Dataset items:

**********

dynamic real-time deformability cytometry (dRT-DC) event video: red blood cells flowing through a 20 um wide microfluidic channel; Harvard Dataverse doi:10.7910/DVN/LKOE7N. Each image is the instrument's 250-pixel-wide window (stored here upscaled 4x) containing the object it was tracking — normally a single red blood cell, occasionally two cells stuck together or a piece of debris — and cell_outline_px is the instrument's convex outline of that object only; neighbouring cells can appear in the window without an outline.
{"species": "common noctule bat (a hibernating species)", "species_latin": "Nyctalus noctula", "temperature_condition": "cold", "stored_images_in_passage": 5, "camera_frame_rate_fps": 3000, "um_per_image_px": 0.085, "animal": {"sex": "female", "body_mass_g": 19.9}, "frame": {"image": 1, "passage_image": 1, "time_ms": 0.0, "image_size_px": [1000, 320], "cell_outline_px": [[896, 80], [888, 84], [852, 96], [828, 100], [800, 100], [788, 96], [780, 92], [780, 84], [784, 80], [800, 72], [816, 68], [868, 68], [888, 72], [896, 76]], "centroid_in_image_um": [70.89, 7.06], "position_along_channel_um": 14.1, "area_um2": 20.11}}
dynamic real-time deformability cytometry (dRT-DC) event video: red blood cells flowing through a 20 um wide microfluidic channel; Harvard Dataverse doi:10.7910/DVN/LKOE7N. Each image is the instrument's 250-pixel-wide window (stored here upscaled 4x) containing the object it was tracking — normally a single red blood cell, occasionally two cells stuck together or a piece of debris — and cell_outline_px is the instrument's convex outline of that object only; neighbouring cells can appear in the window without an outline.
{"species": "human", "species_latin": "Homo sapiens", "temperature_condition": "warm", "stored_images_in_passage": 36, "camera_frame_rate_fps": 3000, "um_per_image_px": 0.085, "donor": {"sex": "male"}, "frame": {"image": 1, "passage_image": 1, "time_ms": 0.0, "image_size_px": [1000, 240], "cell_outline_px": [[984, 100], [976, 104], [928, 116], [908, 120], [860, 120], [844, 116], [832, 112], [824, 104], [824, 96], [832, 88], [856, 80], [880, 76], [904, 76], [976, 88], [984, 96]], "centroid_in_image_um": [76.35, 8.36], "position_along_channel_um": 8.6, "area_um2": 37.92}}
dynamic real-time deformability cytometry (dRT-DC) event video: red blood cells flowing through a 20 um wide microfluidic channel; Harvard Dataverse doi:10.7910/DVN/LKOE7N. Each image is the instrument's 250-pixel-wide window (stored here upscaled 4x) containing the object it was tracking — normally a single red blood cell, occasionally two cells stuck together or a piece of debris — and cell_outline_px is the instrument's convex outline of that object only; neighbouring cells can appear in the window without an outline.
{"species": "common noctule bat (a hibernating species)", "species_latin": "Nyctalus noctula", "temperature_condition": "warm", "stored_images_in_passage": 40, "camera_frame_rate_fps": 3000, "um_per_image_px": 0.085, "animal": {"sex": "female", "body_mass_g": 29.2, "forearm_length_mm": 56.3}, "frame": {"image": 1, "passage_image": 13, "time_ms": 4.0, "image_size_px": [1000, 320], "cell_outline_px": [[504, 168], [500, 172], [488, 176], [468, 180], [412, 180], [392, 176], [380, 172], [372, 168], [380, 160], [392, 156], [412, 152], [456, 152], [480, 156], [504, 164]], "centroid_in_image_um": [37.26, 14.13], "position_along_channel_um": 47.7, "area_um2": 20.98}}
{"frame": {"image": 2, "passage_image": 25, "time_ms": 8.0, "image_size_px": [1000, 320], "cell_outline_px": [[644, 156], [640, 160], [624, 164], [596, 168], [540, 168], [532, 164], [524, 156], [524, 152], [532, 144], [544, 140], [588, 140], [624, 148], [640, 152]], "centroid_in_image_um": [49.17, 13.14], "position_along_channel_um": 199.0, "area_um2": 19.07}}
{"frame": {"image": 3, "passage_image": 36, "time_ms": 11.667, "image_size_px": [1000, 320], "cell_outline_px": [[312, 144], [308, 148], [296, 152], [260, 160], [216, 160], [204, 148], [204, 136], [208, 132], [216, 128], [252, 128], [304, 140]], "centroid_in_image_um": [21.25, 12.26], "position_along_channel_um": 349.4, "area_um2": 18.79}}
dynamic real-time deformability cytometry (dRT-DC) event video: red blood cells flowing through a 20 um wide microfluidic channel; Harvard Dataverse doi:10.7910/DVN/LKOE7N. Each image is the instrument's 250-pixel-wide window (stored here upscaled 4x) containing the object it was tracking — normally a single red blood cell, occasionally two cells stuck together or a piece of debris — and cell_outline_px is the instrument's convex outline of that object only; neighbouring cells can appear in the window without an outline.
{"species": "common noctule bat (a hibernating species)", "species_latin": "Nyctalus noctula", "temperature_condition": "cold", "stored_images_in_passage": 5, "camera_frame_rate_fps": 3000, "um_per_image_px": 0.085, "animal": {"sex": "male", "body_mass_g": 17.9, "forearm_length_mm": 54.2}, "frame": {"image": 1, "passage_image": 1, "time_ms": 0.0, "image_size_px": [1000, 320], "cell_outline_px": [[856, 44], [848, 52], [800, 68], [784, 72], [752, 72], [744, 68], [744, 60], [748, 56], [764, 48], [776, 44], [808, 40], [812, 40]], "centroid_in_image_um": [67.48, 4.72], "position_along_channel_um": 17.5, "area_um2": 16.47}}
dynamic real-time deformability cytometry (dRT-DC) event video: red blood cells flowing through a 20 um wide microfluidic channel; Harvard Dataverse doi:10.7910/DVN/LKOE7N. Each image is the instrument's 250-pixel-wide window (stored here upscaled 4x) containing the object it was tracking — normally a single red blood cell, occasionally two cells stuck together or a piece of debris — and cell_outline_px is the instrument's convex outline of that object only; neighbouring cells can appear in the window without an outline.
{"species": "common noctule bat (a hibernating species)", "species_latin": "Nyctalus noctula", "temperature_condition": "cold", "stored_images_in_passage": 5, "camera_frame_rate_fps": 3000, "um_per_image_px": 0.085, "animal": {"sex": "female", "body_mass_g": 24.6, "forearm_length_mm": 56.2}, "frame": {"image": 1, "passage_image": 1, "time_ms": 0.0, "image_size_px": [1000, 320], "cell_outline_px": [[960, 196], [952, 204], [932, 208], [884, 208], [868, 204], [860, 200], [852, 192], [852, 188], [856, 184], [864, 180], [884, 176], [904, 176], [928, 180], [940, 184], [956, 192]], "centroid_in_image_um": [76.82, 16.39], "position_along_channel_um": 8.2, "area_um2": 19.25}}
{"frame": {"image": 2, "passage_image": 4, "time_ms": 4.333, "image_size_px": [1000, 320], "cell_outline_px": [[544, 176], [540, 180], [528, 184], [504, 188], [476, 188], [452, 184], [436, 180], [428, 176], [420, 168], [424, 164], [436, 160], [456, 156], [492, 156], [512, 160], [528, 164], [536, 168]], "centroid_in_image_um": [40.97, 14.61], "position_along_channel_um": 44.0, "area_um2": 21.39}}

**********

_TASK STATEMENT_
The entries above must be returned in full, exactly as shown.

_THE RESPONSE_
dynamic real-time deformability cytometry (dRT-DC) event video: red blood cells flowing through a 20 um wide microfluidic channel; Harvard Dataverse doi:10.7910/DVN/LKOE7N. Each image is the instrument's 250-pixel-wide window (stored here upscaled 4x) containing the object it was tracking — normally a single red blood cell, occasionally two cells stuck together or a piece of debris — and cell_outline_px is the instrument's convex outline of that object only; neighbouring cells can appear in the window without an outline.
{"species": "common noctule bat (a hibernating species)", "species_latin": "Nyctalus noctula", "temperature_condition": "cold", "stored_images_in_passage": 5, "camera_frame_rate_fps": 3000, "um_per_image_px": 0.085, "animal": {"sex": "female", "body_mass_g": 19.9}, "frame": {"image": 1, "passage_image": 1, "time_ms": 0.0, "image_size_px": [1000, 320], "cell_outline_px": [[896, 80], [888, 84], [852, 96], [828, 100], [800, 100], [788, 96], [780, 92], [780, 84], [784, 80], [800, 72], [816, 68], [868, 68], [888, 72], [896, 76]], "centroid_in_image_um": [70.89, 7.06], "position_along_channel_um": 14.1, "area_um2": 20.11}}
dynamic real-time deformability cytometry (dRT-DC) event video: red blood cells flowing through a 20 um wide microfluidic channel; Harvard Dataverse doi:10.7910/DVN/LKOE7N. Each image is the instrument's 250-pixel-wide window (stored here upscaled 4x) containing the object it was tracking — normally a single red blood cell, occasionally two cells stuck together or a piece of debris — and cell_outline_px is the instrument's convex outline of that object only; neighbouring cells can appear in the window without an outline.
{"species": "human", "species_latin": "Homo sapiens", "temperature_condition": "warm", "stored_images_in_passage": 36, "camera_frame_rate_fps": 3000, "um_per_image_px": 0.085, "donor": {"sex": "male"}, "frame": {"image": 1, "passage_image": 1, "time_ms": 0.0, "image_size_px": [1000, 240], "cell_outline_px": [[984, 100], [976, 104], [928, 116], [908, 120], [860, 120], [844, 116], [832, 112], [824, 104], [824, 96], [832, 88], [856, 80], [880, 76], [904, 76], [976, 88], [984, 96]], "centroid_in_image_um": [76.35, 8.36], "position_along_channel_um": 8.6, "area_um2": 37.92}}
dynamic real-time deformability cytometry (dRT-DC) event video: red blood cells flowing through a 20 um wide microfluidic channel; Harvard Dataverse doi:10.7910/DVN/LKOE7N. Each image is the instrument's 250-pixel-wide window (stored here upscaled 4x) containing the object it was tracking — normally a single red blood cell, occasionally two cells stuck together or a piece of debris — and cell_outline_px is the instrument's convex outline of that object only; neighbouring cells can appear in the window without an outline.
{"species": "common noctule bat (a hibernating species)", "species_latin": "Nyctalus noctula", "temperature_condition": "warm", "stored_images_in_passage": 40, "camera_frame_rate_fps": 3000, "um_per_image_px": 0.085, "animal": {"sex": "female", "body_mass_g": 29.2, "forearm_length_mm": 56.3}, "frame": {"image": 1, "passage_image": 13, "time_ms": 4.0, "image_size_px": [1000, 320], "cell_outline_px": [[504, 168], [500, 172], [488, 176], [468, 180], [412, 180], [392, 176], [380, 172], [372, 168], [380, 160], [392, 156], [412, 152], [456, 152], [480, 156], [504, 164]], "centroid_in_image_um": [37.26, 14.13], "position_along_channel_um": 47.7, "area_um2": 20.98}}
{"frame": {"image": 2, "passage_image": 25, "time_ms": 8.0, "image_size_px": [1000, 320], "cell_outline_px": [[644, 156], [640, 160], [624, 164], [596, 168], [540, 168], [532, 164], [524, 156], [524, 152], [532, 144], [544, 140], [588, 140], [624, 148], [640, 152]], "centroid_in_image_um": [49.17, 13.14], "position_along_channel_um": 199.0, "area_um2": 19.07}}
{"frame": {"image": 3, "passage_image": 36, "time_ms": 11.667, "image_size_px": [1000, 320], "cell_outline_px": [[312, 144], [308, 148], [296, 152], [260, 160], [216, 160], [204, 148], [204, 136], [208, 132], [216, 128], [252, 128], [304, 140]], "centroid_in_image_um": [21.25, 12.26], "position_along_channel_um": 349.4, "area_um2": 18.79}}
dynamic real-time deformability cytometry (dRT-DC) event video: red blood cells flowing through a 20 um wide microfluidic channel; Harvard Dataverse doi:10.7910/DVN/LKOE7N. Each image is the instrument's 250-pixel-wide window (stored here upscaled 4x) containing the object it was tracking — normally a single red blood cell, occasionally two cells stuck together or a piece of debris — and cell_outline_px is the instrument's convex outline of that object only; neighbouring cells can appear in the window without an outline.
{"species": "common noctule bat (a hibernating species)", "species_latin": "Nyctalus noctula", "temperature_condition": "cold", "stored_images_in_passage": 5, "camera_frame_rate_fps": 3000, "um_per_image_px": 0.085, "animal": {"sex": "male", "body_mass_g": 17.9, "forearm_length_mm": 54.2}, "frame": {"image": 1, "passage_image": 1, "time_ms": 0.0, "image_size_px": [1000, 320], "cell_outline_px": [[856, 44], [848, 52], [800, 68], [784, 72], [752, 72], [744, 68], [744, 60], [748, 56], [764, 48], [776, 44], [808, 40], [812, 40]], "centroid_in_image_um": [67.48, 4.72], "position_along_channel_um": 17.5, "area_um2": 16.47}}
dynamic real-time deformability cytometry (dRT-DC) event video: red blood cells flowing through a 20 um wide microfluidic channel; Harvard Dataverse doi:10.7910/DVN/LKOE7N. Each image is the instrument's 250-pixel-wide window (stored here upscaled 4x) containing the object it was tracking — normally a single red blood cell, occasionally two cells stuck together or a piece of debris — and cell_outline_px is the instrument's convex outline of that object only; neighbouring cells can appear in the window without an outline.
{"species": "common noctule bat (a hibernating species)", "species_latin": "Nyctalus noctula", "temperature_condition": "cold", "stored_images_in_passage": 5, "camera_frame_rate_fps": 3000, "um_per_image_px": 0.085, "animal": {"sex": "female", "body_mass_g": 24.6, "forearm_length_mm": 56.2}, "frame": {"image": 1, "passage_image": 1, "time_ms": 0.0, "image_size_px": [1000, 320], "cell_outline_px": [[960, 196], [952, 204], [932, 208], [884, 208], [868, 204], [860, 200], [852, 192], [852, 188], [856, 184], [864, 180], [884, 176], [904, 176], [928, 180], [940, 184], [956, 192]], "centroid_in_image_um": [76.82, 16.39], "position_along_channel_um": 8.2, "area_um2": 19.25}}
{"frame": {"image": 2, "passage_image": 4, "time_ms": 4.333, "image_size_px": [1000, 320], "cell_outline_px": [[544, 176], [540, 180], [528, 184], [504, 188], [476, 188], [452, 184], [436, 180], [428, 176], [420, 168], [424, 164], [436, 160], [456, 156], [492, 156], [512, 160], [528, 164], [536, 168]], "centroid_in_image_um": [40.97, 14.61], "position_along_channel_um": 44.0, "area_um2": 21.39}}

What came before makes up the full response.